The farm concerned was one of 4,700 banned last week from selling their produce after it emerged that up to 150,000 tonnes of potentially dangerous animal feed had been delivered nationwide, mostly for poultry and pigs.
The spokesman said no meat from pigs that may have eaten the suspect feed was in circulation. Like the other farms, it was not allowed to move or sell any animals or other products while test results were pending.
Previously, only eggs and three chickens had been confirmed to be contaminated, according to the federal agriculture ministry, and all but 558 farms had been given the all-clear as of Monday.
The health scare, which began last week with authorities destroying 100,000 eggs, prompted South Korea late last week to ban German pork imports and Slovakia to halt sales of German eggs and poultry meat.
This was despite the fact that the German government has insisted throughout that there was no immediate risk to human health, and the European Commission in Brussels calling import restrictions by other countries disproportionate.
Public trust in Germany has also been shaken, with demand for organic eggs, unaffected by the scare, shooting up, according to experts and shopkeepers. Anecdotal evidence suggests that sales of organic meat are also on the rise.
Authorities believe that the root of the contamination is a firm in northern Germany suspected of knowingly selling late last year to some 25 animal feed makers around 3,000 tonnes of fatty acids only meant for industrial uses.
The German government said that it believed none of the suspect animal feed was exported, but the European Commission said on Monday that some had made it to Denmark and France.
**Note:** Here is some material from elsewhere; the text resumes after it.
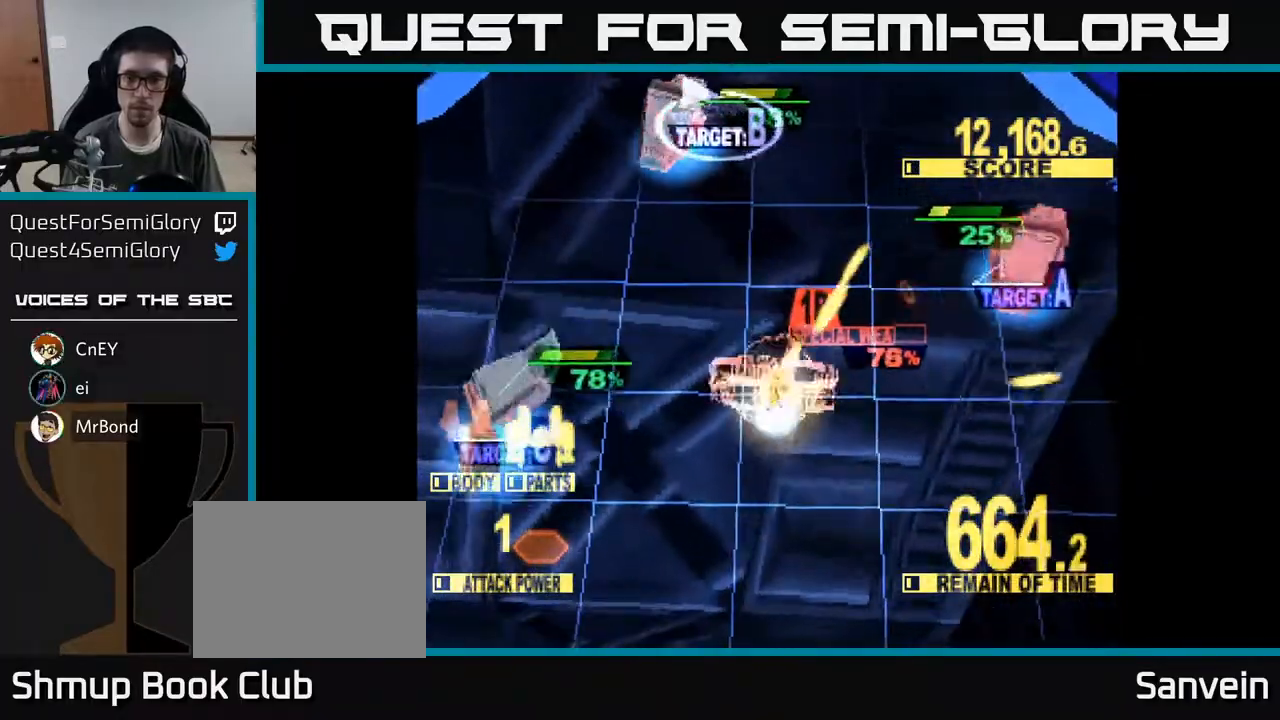
{"buttons": ["X", "DPAD_DOWN", "DPAD_LEFT"], "right_stick": "center", "events": []}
Around 136,000 eggs were also exported to the Netherlands, some of which ended up in Britain.
The German government has vowed to crack down hard on those behind the scare and has said it wants to look at tightening regulations in order to prevent a repeat.
"The damage that has been caused is immense, not only financially but also when it comes to consumer trust ... This is a scandal, as consumers who expect safe food were duped," federal Agriculture Minister Ilse Aigner said on Monday.
"This incident must and will have consequences."
Measures could include wider monitoring of the industry, doing more to ensure that production of ingredients for feed and industrial uses is kept separate and tougher penalties, the minister said.
The European Commission warned Tuesday it might consider EU-wide regulations if manufacturers failed to do enough, following what a spokesman in Brussels called a "disappointing" meeting late Monday with animal feed firms.